Problem requirements => The job is to find each line of the records below that includes the word "pixels" and copy it.

Input data =>

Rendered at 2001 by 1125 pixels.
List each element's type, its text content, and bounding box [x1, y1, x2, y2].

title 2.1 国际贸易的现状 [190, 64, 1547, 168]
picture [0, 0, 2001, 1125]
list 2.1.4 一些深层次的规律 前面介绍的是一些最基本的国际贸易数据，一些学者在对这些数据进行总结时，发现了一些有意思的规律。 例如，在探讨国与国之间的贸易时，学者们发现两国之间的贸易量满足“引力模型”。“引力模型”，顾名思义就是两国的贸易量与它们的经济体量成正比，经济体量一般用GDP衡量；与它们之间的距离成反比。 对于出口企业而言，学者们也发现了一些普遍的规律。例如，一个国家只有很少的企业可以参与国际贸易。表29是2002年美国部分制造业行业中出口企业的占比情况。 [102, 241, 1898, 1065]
==
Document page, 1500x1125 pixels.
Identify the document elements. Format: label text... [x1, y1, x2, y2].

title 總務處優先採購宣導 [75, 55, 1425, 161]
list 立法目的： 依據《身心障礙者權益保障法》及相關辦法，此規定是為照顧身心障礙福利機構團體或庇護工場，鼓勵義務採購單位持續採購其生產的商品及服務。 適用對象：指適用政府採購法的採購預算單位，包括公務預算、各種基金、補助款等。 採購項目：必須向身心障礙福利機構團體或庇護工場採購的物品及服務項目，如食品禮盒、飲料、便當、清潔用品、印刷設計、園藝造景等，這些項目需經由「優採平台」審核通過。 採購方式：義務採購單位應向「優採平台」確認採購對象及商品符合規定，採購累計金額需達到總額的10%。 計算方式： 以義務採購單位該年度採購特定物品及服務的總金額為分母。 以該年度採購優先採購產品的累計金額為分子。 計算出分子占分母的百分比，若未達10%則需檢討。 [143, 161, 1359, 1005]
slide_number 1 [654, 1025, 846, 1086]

Result of the task =>
Rendered at 2001 by 1125 pixels.
Document page, 1500x1125 pixels.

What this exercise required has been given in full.